The Interest Rate Play
Trump didn’t just celebrate the jobs number. He used it as a launching pad for his next fight — borrowing costs. His argument is straightforward: if the United States is the strongest economy in the world, why are we paying interest rates that don’t reflect that? A lower rate on government bonds would save a trillion dollars a year, which gets you a lot closer to a balanced budget without cutting a single program.
It’s an aggressive play, and the bond market doesn’t take orders from the White House. But the logic isn’t wrong. America’s borrowing costs should reflect its economic strength, and right now there’s a disconnect between the fundamentals and the rates. Whether Trump can pressure the Fed and the market into closing that gap is another question entirely — but he’s putting it on the table, loudly, while the numbers are in his favor.
What the Critics Will Say
They’ll say 130,000 jobs isn’t spectacular. They’ll point to the downward revisions. They’ll note that the report was delayed and question why. They’ll find a reason to be gloomy because being gloomy about the Trump economy is a full-time job for certain people, and business is always good.
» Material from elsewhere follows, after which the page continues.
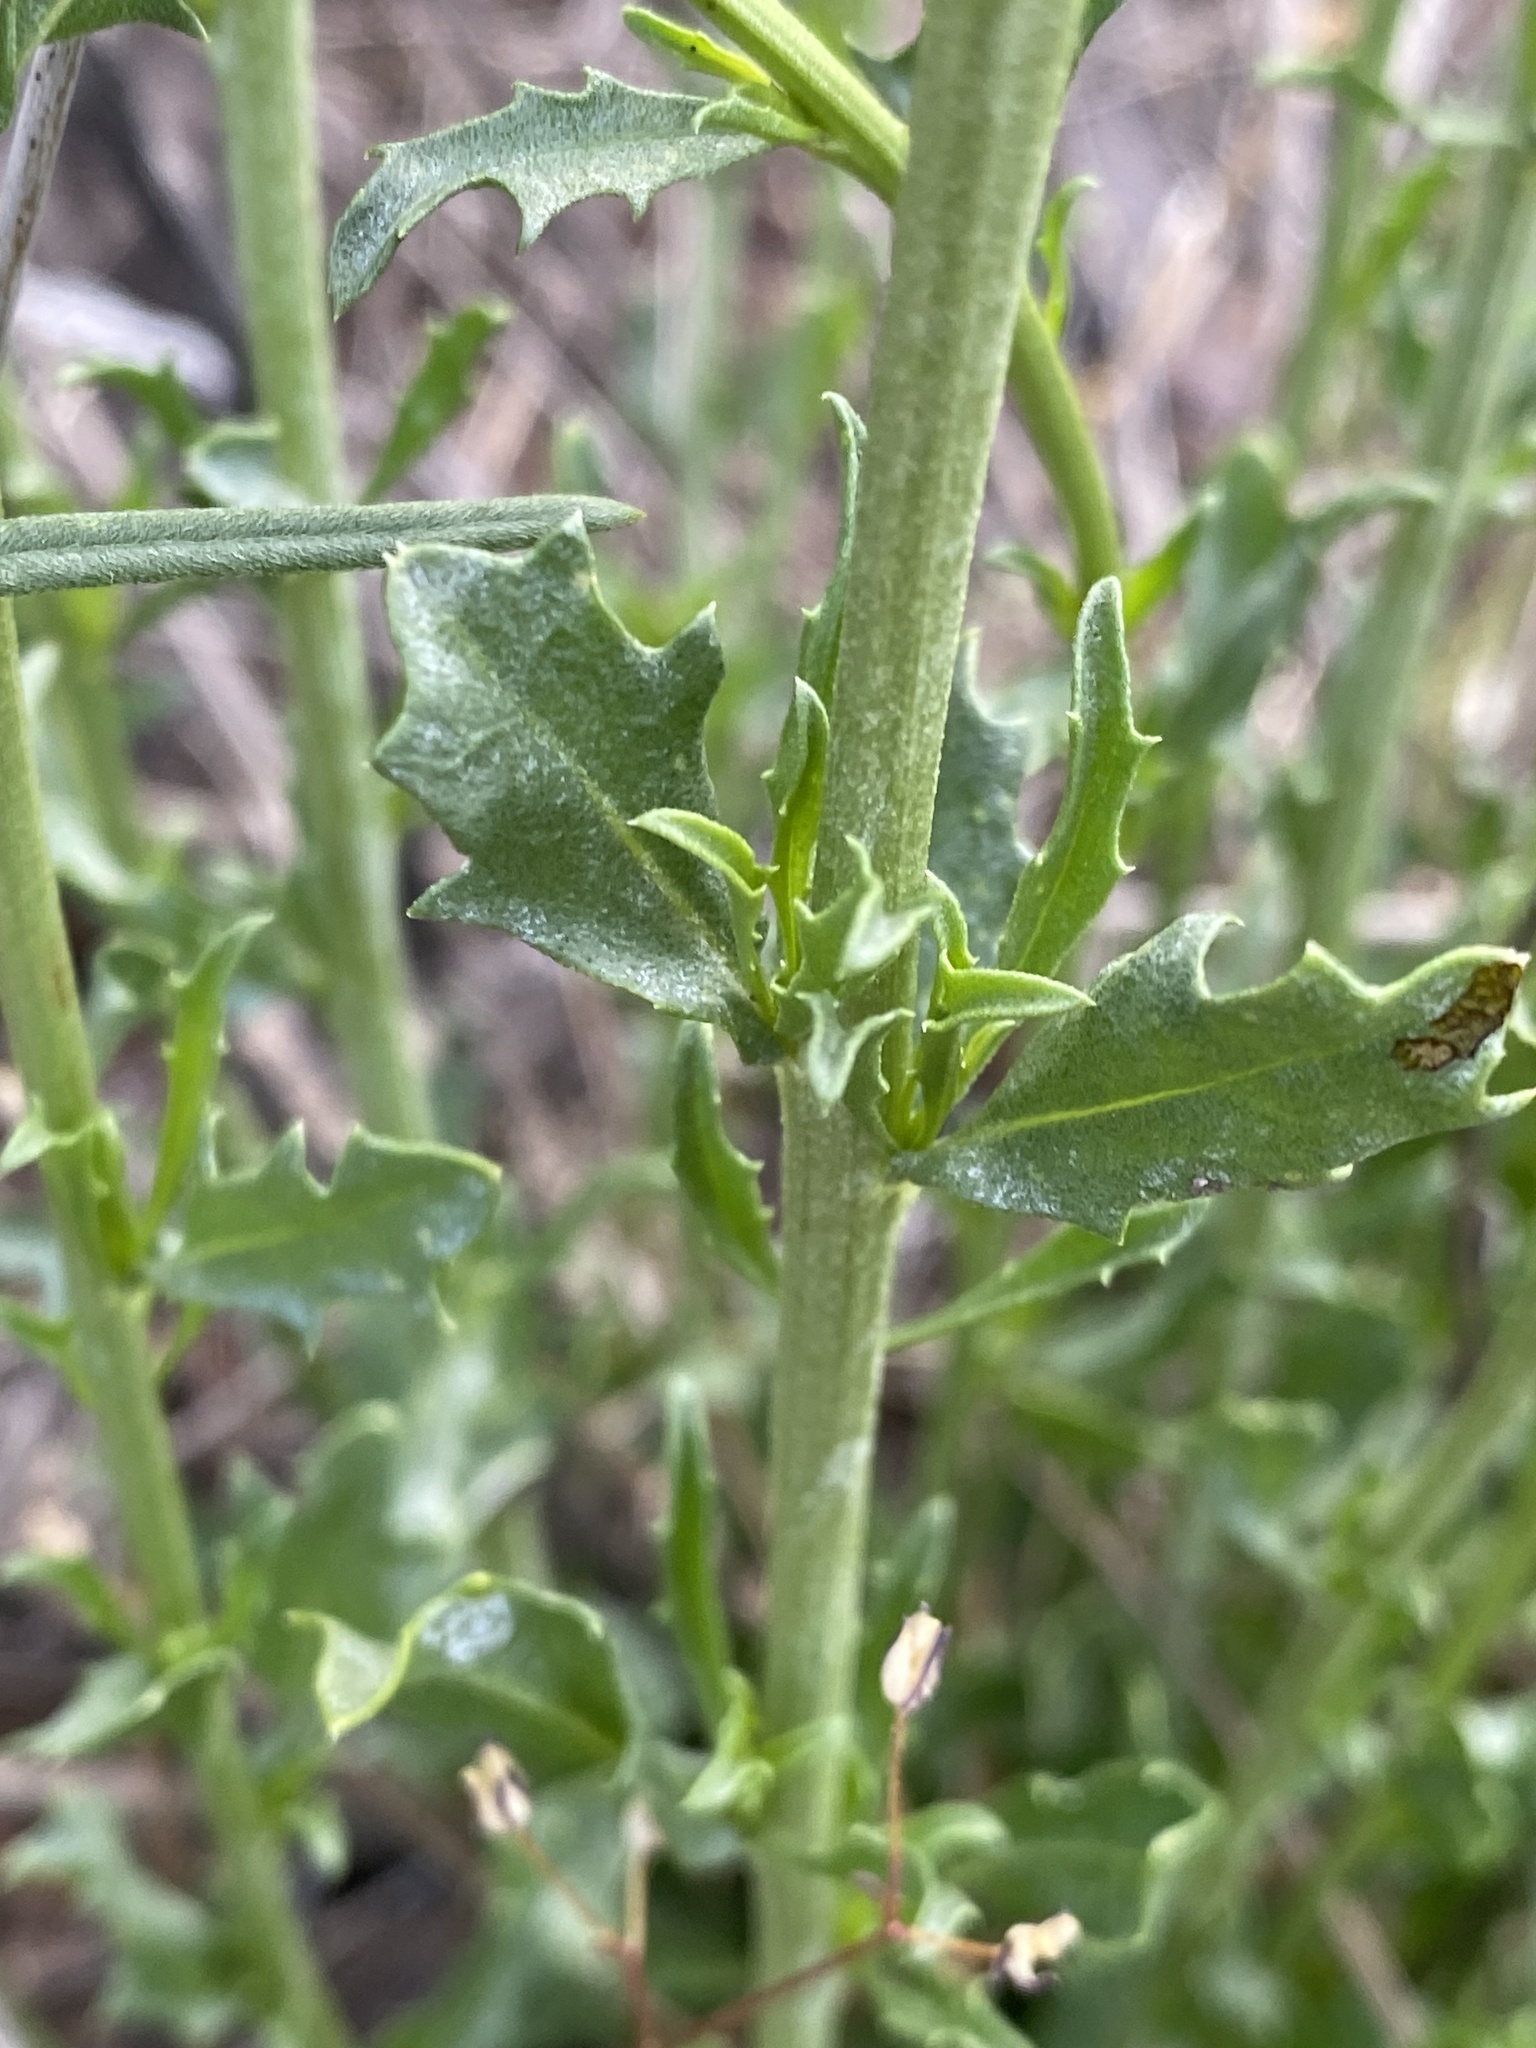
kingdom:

But here’s what they can’t argue with. The economy added jobs above expectations. Unemployment ticked down. The federal workforce is the leanest it’s been in sixty years. And the private sector is growing while the government shrinks — which is the exact formula every conservative economist has been recommending for decades.
Trump didn’t inherit a golden economy. He inherited inflation, bloated government, and an expert class that told everyone a recession was right around the corner. Fourteen months later, the jobs beat expectations, the government is smaller, and the same experts are quietly updating their models.
Golden age? Maybe that’s a stretch. But the direction is right, the trajectory is up, and the people who said this couldn’t work are running out of excuses.